Das Studi-Magazin „Eda“ bekommt den Ehrenamtspreis für jüdisches Leben. Chefredakteur Richard Ettinger über den 7. Oktober und vorgeschriebene Rollen.

Mit Memes gegen Antisemitismus: das Magazin „Eda“ von der Jüdischen Studierendenunion Deutschlands Foto: EDA Redaktion

taz: Herr Ettinger, im vergangenen Jahr wurde Eda gegründet. Aus welcher Motivation heraus?

☆ ☆ ☆ ☆ ☆

FRAGEN:
A – Welche Auszeichnung erhält das Magazin „Eda“ laut Ausgangstext?
B – Prüfen Sie, ob die folgenden Aussagen mit dem Ausgangstext übereinstimmen, und belegen Sie jede Antwort mit dem wörtlichen Zitat: (i) Richard Ettinger ist Chefredakteur von „Eda“. (ii) „Eda“ wurde vor zwei Jahren gegründet. (iii) Das Magazin gehört zur Jüdischen Studierendenunion Deutschlands.
C – Geben Sie den Abschnitt des Ausgangstextes wortgetreu wieder, der mit den Worten „Mit Memes gegen“ einsetzt und mit „welcher Motivation heraus?“ schließt.

☆ ☆ ☆ ☆ ☆

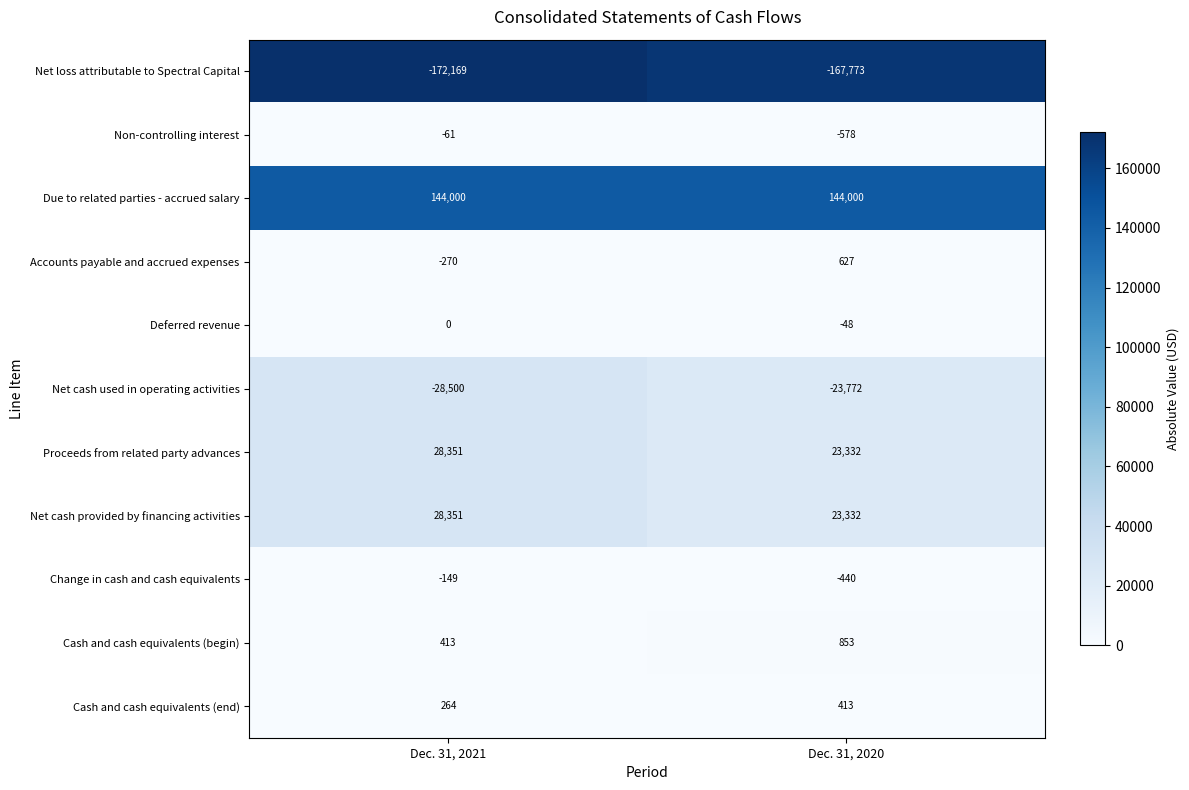

Reading left to right, what are all the values shown in this chart?

Net loss attributable to Spectral Capital: -172169	-167773
Non-controlling interest: -61	-578
Due to related parties - accrued salary: 144000	144000
Accounts payable and accrued expenses: -270	627
Deferred revenue: 0	-48
Net cash used in operating activities: -28500	-23772
Proceeds from related party advances: 28351	23332
Net cash provided by financing activities: 28351	23332
Change in cash and cash equivalents: -149	-440
Cash and cash equivalents (begin): 413	853
Cash and cash equivalents (end): 264	413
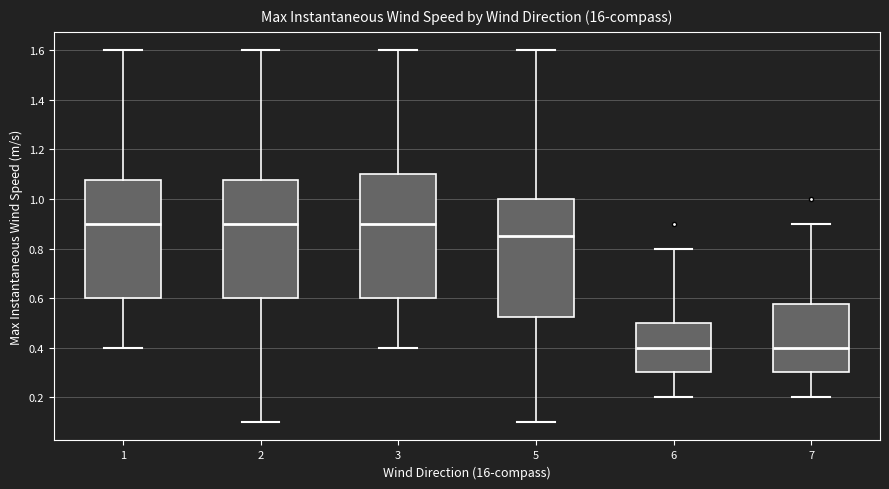

Reading left to right, read every box against the y-axis: the position of its median line, the range the box covers, and the ends of its whiskers. The values are not printed on the chart, so give them approximately, as read against the axis.

1: median 0.90, box 0.60 to 1.08, whiskers 0.40 to 1.60
2: median 0.90, box 0.60 to 1.08, whiskers 0.10 to 1.60
3: median 0.90, box 0.60 to 1.10, whiskers 0.40 to 1.60
5: median 0.86, box 0.52 to 1.00, whiskers 0.10 to 1.60
6: median 0.40, box 0.30 to 0.50, whiskers 0.20 to 0.80
7: median 0.40, box 0.30 to 0.58, whiskers 0.20 to 0.90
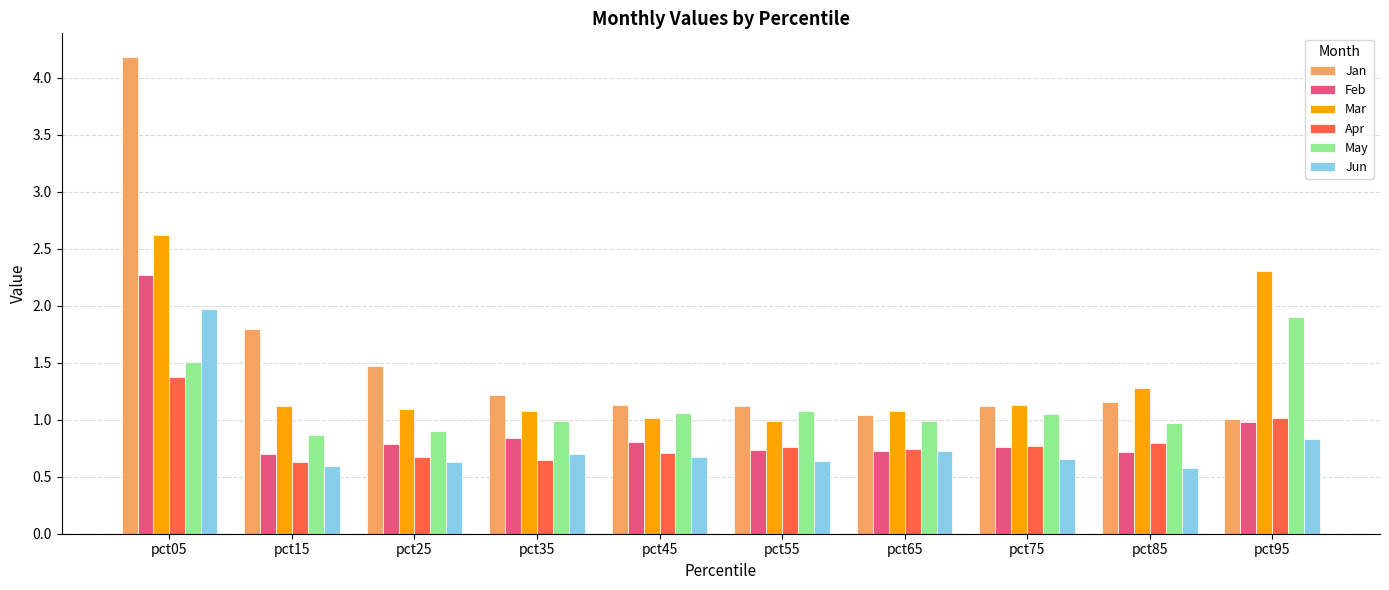

What are all the series names shown in the legend?

Jan, Feb, Mar, Apr, May, Jun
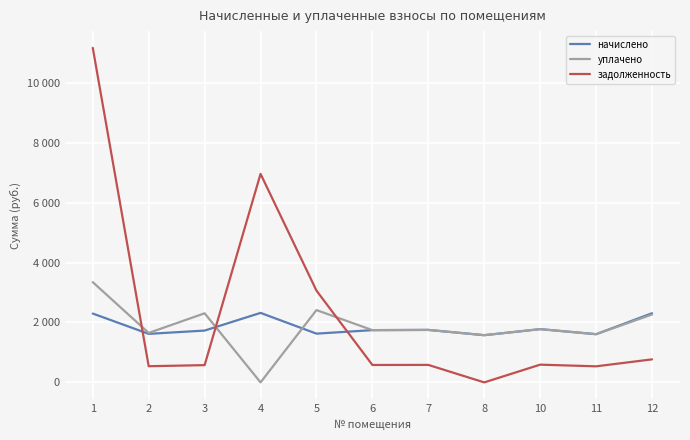

How many intersections are there between начислено and уплачено?

2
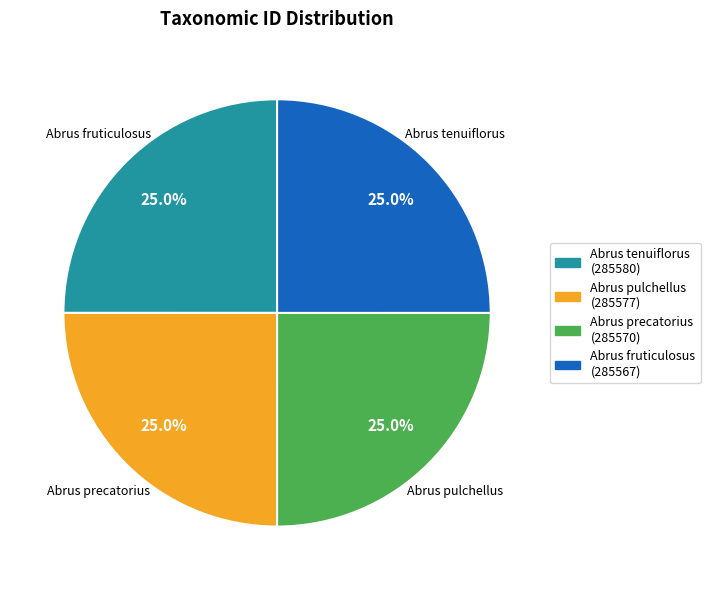

True or false: Abrus fruticulosus accounts for 25% of the total.

True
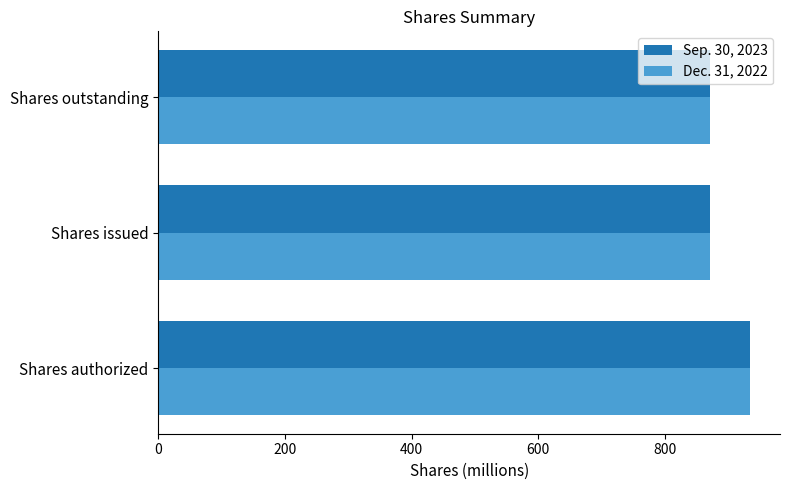

Is it true that Dec. 31, 2022 equals 870.6 at Shares outstanding?

True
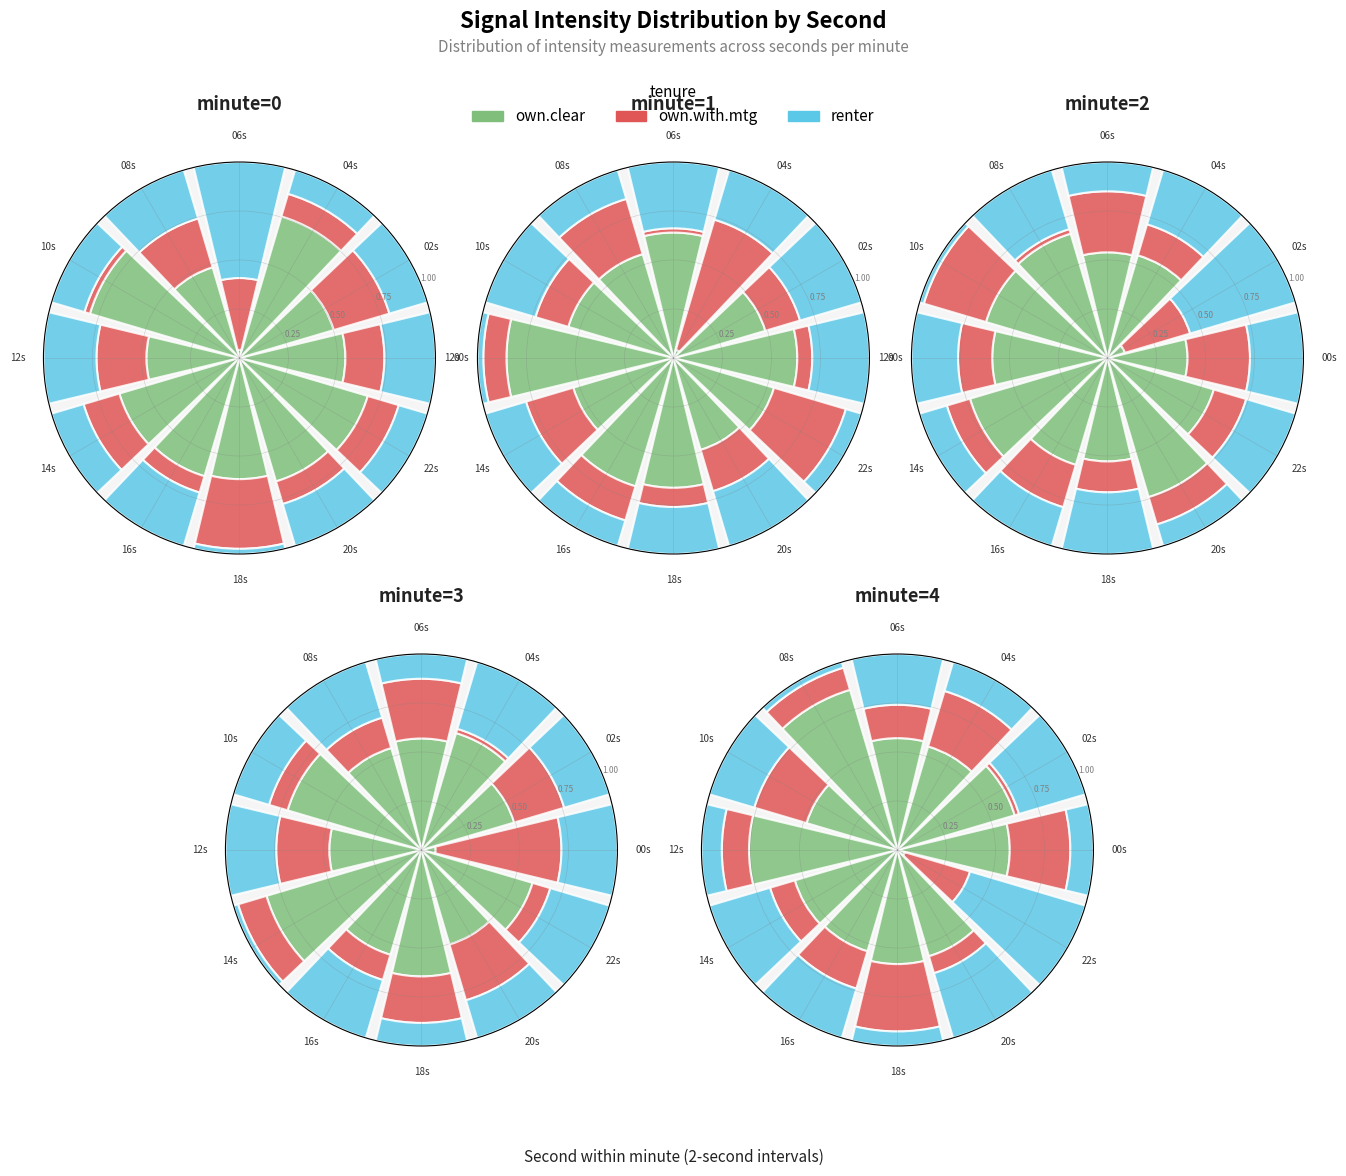

To the nearest percent, what portion does 14s represent?

5%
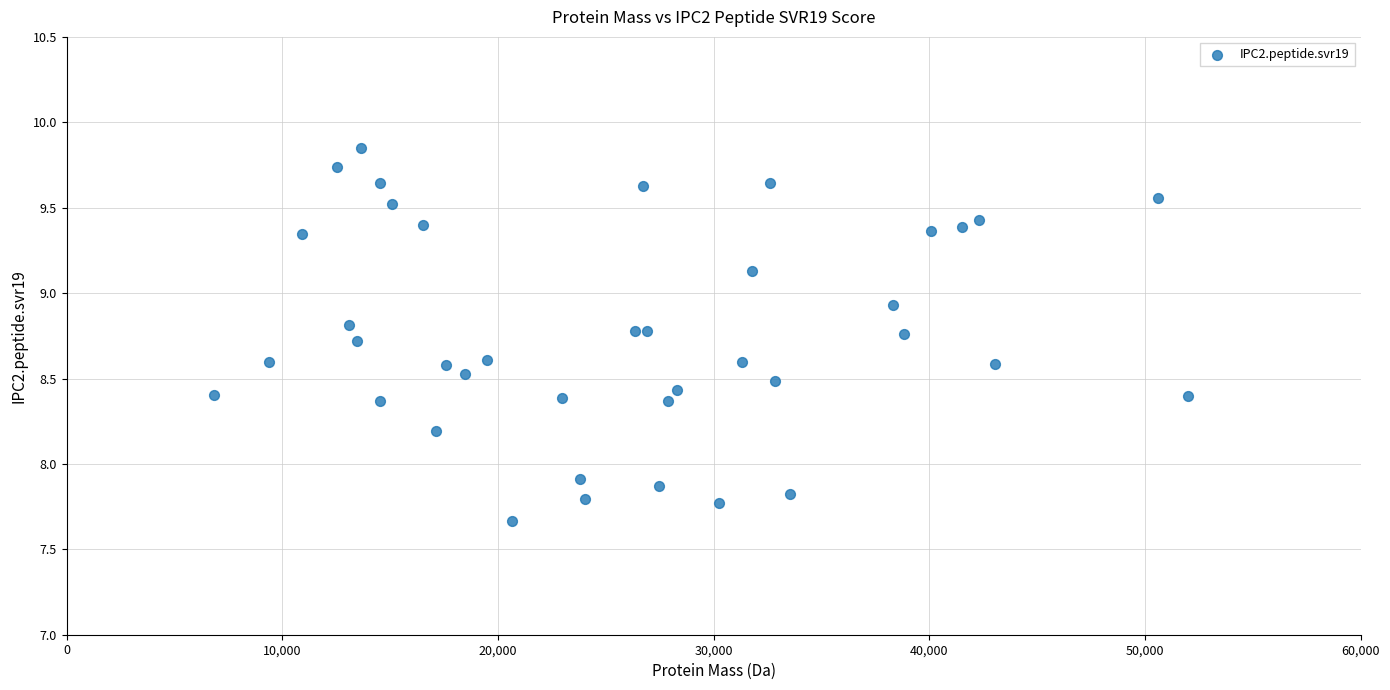

What Y value in the scatter plot is closest to 8?

7.9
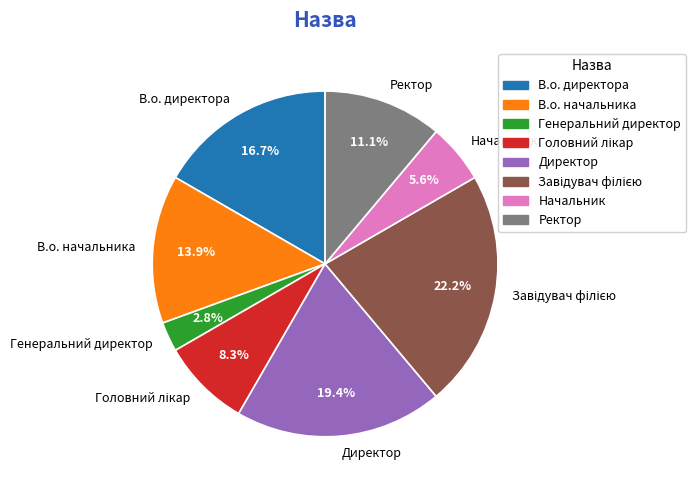

Which category has the smallest portion of the pie?

Генеральний директор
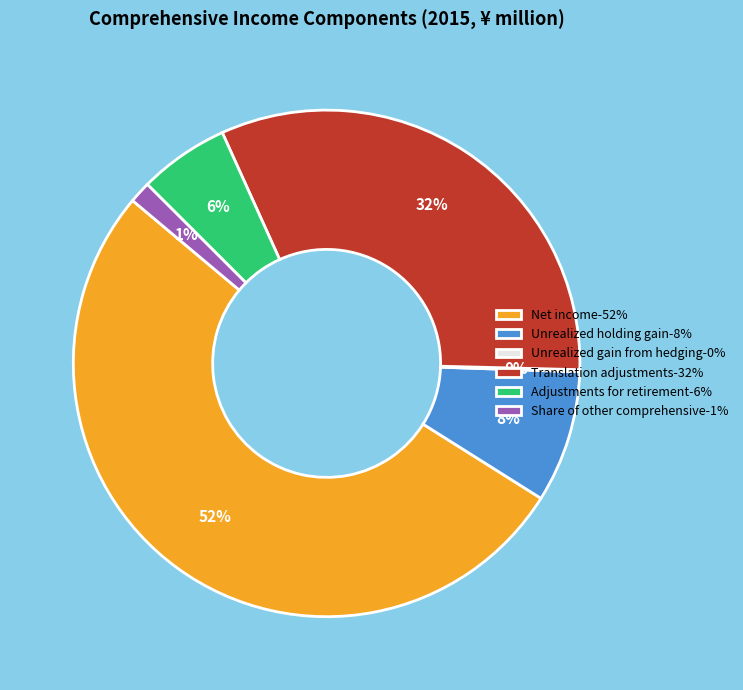

What percentage is the Translation adjustments-32% slice, to the nearest percent?

32%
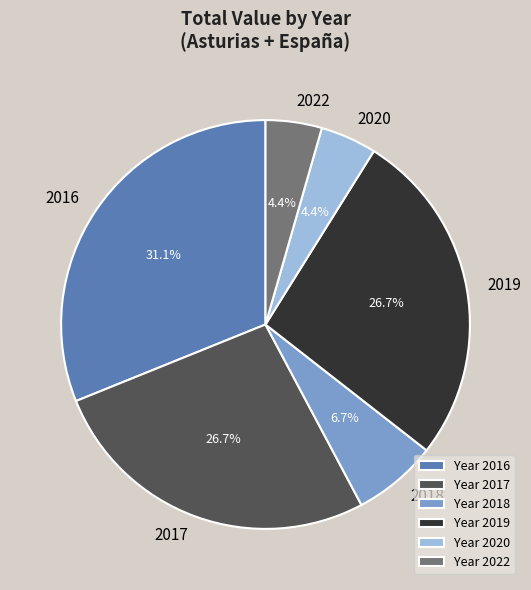

True or false: 2018 accounts for 1% of the total.

False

☆ ☆ ☆ ☆ ☆

ERWARTETE ANTWORTEN:
A – Den Ehrenamtspreis für jüdisches Leben.

B –
(i) Ja: „Chefredakteur Richard Ettinger“
(ii) Nein: „im vergangenen Jahr wurde Eda gegründet“
(iii) Ja: „das Magazin „Eda“ von der Jüdischen Studierendenunion Deutschlands“

C –
Mit Memes gegen Antisemitismus: das Magazin „Eda“ von der Jüdischen Studierendenunion Deutschlands Foto: EDA Redaktion

taz: Herr Ettinger, im vergangenen Jahr wurde Eda gegründet. Aus welcher Motivation heraus?